We are seeking a highly skilled and experienced Data Engineer to join our dynamic team. This India based role focuses on leveraging Apache Spark and Scala/Python for building sophisticated big data solutions. The ideal candidate will be adept at designing and implementing robust, scalable data processing systems that drive our business insights and decision-making.
Experience range: 8 - 12 Years
Key Responsibilities:
Design and Build Big Data Systems : Develop and maintain scalable and reliable data architectures using Apache Spark and Scala/Python. Design systems that can process large volumes of data efficiently.

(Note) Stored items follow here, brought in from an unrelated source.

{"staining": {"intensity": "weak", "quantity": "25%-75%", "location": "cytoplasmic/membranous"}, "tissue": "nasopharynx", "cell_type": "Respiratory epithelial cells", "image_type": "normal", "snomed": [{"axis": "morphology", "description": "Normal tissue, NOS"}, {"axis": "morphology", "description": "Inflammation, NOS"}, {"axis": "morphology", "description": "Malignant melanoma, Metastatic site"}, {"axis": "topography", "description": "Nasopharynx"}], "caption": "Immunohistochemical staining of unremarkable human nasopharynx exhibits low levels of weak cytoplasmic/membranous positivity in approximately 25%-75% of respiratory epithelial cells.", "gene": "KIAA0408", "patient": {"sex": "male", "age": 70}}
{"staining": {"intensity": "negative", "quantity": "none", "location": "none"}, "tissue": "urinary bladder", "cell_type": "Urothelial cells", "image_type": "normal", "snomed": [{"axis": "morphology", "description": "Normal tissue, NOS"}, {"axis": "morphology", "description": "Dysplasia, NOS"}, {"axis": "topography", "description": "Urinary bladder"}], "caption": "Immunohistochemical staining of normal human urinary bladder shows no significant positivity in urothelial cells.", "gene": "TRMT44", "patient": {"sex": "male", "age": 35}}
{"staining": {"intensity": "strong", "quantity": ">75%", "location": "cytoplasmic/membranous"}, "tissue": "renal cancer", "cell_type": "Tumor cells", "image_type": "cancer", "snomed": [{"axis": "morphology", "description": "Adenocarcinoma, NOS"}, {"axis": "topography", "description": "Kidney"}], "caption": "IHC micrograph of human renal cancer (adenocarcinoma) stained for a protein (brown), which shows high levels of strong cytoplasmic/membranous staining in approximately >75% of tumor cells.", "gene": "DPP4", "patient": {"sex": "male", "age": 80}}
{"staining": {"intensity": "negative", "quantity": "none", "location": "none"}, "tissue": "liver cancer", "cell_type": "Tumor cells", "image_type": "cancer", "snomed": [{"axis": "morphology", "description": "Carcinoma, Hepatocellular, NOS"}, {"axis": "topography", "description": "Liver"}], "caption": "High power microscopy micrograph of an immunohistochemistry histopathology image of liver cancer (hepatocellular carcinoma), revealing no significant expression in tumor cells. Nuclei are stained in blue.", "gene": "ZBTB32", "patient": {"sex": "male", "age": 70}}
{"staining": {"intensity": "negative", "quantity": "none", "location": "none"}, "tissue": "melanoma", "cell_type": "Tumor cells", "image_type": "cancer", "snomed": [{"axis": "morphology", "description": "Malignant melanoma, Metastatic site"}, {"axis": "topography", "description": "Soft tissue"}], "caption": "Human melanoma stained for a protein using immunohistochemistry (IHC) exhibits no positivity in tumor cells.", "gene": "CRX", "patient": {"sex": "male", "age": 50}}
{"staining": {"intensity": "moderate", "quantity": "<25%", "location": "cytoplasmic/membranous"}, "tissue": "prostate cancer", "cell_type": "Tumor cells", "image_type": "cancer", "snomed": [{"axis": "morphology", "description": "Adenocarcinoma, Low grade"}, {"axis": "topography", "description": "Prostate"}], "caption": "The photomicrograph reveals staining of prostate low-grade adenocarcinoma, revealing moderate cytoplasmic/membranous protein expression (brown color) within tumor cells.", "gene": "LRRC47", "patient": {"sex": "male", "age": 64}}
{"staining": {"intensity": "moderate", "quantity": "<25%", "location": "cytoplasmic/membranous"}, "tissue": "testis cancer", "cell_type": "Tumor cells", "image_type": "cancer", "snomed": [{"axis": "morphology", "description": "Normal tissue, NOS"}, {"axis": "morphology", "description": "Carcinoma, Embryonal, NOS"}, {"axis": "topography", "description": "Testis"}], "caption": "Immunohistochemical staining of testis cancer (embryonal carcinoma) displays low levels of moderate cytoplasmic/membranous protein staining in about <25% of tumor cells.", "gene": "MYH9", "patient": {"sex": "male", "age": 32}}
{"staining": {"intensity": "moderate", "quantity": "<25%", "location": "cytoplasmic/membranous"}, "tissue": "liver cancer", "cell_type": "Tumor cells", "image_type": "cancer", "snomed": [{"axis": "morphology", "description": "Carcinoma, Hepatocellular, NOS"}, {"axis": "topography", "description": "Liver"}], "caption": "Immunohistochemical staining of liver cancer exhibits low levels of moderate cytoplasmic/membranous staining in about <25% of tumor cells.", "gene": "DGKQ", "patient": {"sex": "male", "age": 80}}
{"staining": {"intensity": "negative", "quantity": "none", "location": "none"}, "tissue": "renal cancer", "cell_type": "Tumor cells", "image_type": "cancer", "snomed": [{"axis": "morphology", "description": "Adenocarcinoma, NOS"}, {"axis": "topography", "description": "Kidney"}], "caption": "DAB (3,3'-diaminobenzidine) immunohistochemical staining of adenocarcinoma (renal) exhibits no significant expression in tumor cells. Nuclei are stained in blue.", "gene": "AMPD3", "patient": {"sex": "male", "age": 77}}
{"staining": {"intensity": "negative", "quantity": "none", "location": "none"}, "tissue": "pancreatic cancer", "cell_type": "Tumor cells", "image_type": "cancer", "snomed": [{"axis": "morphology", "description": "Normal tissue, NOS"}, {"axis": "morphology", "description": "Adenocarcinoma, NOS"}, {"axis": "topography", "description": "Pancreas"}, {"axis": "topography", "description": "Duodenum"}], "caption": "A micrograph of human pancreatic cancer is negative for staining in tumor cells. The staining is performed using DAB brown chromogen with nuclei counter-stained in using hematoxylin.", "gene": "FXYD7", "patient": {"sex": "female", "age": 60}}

Develop Data Pipelines : Construct and maintain ETL processes and data pipelines. Ensure seamless data flow from various sources to our storage and analysis platforms.
Performance Tuning : Monitor and optimize the performance of data processing applications. Implement best practices to enhance efficiency and reduce latency.
Data Quality Assurance : Ensure the accuracy and consistency of data through rigorous testing and validation processes. Develop strategies to handle data anomalies and integrity issues.
Collaboration with Cross-Functional Teams : Work closely with analysts, and IT teams to understand data needs and deliver effective solutions. Communicate technical concepts clearly to non-technical stakeholders.
Stay Ahead of Industry Trends : Continuously update technical knowledge and skills, especially in areas of big data, Spark, Scala, Python and AI. Evaluate and adopt new tools and technologies to improve data systems.
Qualifications:
Bachelor s or Master s degree in Computer Science, Engineering, or a related field.
Minimum of 3 years Proven experience in data engineering, specifically with Apache Spark and Scala/Python
Familiarity with cloud platforms ( Azure, AWS, GCP) and their data services is a plus.
Hands-on experience in Databricks with Pyspark and Unity Catalog
Experience with dataflow and Data factory pipelines .
Practical experience in handling error or invalid formats in incoming data.
Experience working with Delta table formats .
Excellent problem-solving skills and ability to optimize data systems for performance and scalability.
Generative AI and machine learning concepts, with experience in integrating ML models into big data platforms will be plus
Strong communication skills for effective collaboration within and across teams.